On 5 August 2011 the national wildlife management authority in the State Forestry Administration of China held an expert consultative meeting on the issue of whether or not to permit the hunting of seven Tibetan gazelles Procapra picticaudata and blue sheep Pseudois nayaur by international trophy hunters in the Dulan International Hunting Ground, Qinghai Province. The applications were submitted by two travel agencies in Beijing on behalf of foreign clients. The consultative meeting, which was opened to the media, was an attempt to reopen international trophy hunting in China following 5 years of suspension. The meeting voted to recommend the reopening of trophy hunting. This news, aired on television, websites and newspapers, stimulated a heated debate about international trophy hunting.
The Qinghai–Tibetan Plateau is home to many endemic species. Before the wildlife protection law was implemented in 1989 many wild animals were hunted on the Plateau: 1.5 million wild animal skins, 271,742 wildfowl and 2.6 million t of game meat were sold between 1965 and 1975. A further 2.9 million wild animal skins, 60,559 wildfowl and 2.1 million t of game meat entered domestic markets from 1976 to 1985. Hunting was banned nationwide and all sporting firearms were required to be surrendered to the police in 1994. Thus, at present there is no legal hunting permitted in China except in a few approved hunting grounds where artificially bred hare, pheasants and deer are released for recreational hunting. However, international trophy hunting had previously been permitted because hunters harvested a limited number of wild animals and paid a high trophy fee. For example, in the early 1980s it cost USD 45 to hunt a blue sheep as game meat for sale on the international market but the fee paid by a foreign hunter to hunt a blue sheep as a trophy animal was USD 5,900, plus service and conservation fees. Trophy hunting resulted in reduced hunting pressure on ungulates inhabiting the Plateau while simultaneously generating funds for conservation management and pasture compensation for indigenous herdsmen. Furthermore, herdsmen began to care about the blue sheep because their value to international trophy hunters translated into revenue for the local economy.
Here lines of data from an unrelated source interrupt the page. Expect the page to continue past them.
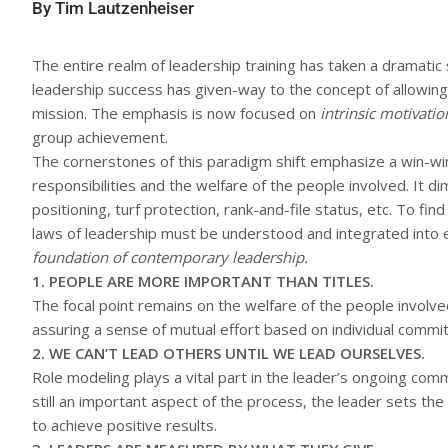
By Tim Lautzenheiser
The entire realm of leadership training has taken a dramati
leadership success has given-way to the concept of allowing
mission. The emphasis is now focused on
intrinsic motivatio
group achievement.
The cornerstones of this paradigm shift emphasize a win-wi
responsibilities and the welfare of the people involved. It d
positioning, turf protection, rank-and-file status, etc. To fi
laws of leadership must be understood and integrated into 
foundation of contemporary leadership.
1. PEOPLE ARE MORE IMPORTANT THAN TITLES.
The focal point remains on the welfare of the people involve
assuring a sense of mutual effort based on individual commi
2. WE CAN’T LEAD OTHERS UNTIL WE LEAD OURSELVES.
Role modeling plays a vital part in the leader’s ongoing com
still an important aspect of the process, the leader sets t
to achieve positive results.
Opinion was sharply divided in the debate about the reopening of trophy hunting. Those in favour argued that hunting is widely practised internationally as a management tool to regulate wild animal populations and as a mechanism to generate revenue that is channelled back into local economies and resource management. Principles of conservation and sustainable use of wild animal resources are embodied in CITES and national laws. Experience of trophy hunting in Australia, North America, southern Africa and Mongolia has demonstrated that trophy hunting can achieve successful protection of wild animals and their habitats, create an effective funding base for conservation management, improve local livelihoods and stimulate participation of indigenous peoples.
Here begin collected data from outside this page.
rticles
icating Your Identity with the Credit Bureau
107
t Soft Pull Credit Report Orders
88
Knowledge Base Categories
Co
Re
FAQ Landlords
On the other hand those against were ideologically opposed to any animal being killed for any reason. This group of people formed an alliance to oppose the reopening of trophy hunting. In wide discussion on the internet it was clear that many people either did not believe the results of recent censuses in Dulan International Hunting Ground, which indicate that the populations of blue sheep and Tibetan gazelle are rebounding, or were sceptical that funds generated from trophy hunting would be allocated for conservation.
In the event, however, on 5 September 2011 the two travel agencies in Beijing withdrew their trophy hunting applications to the State Forestry Administration because ‘their foreign clients could not make the trophy hunting trip within the time constraints’. Thus trophy hunting in China remains banned.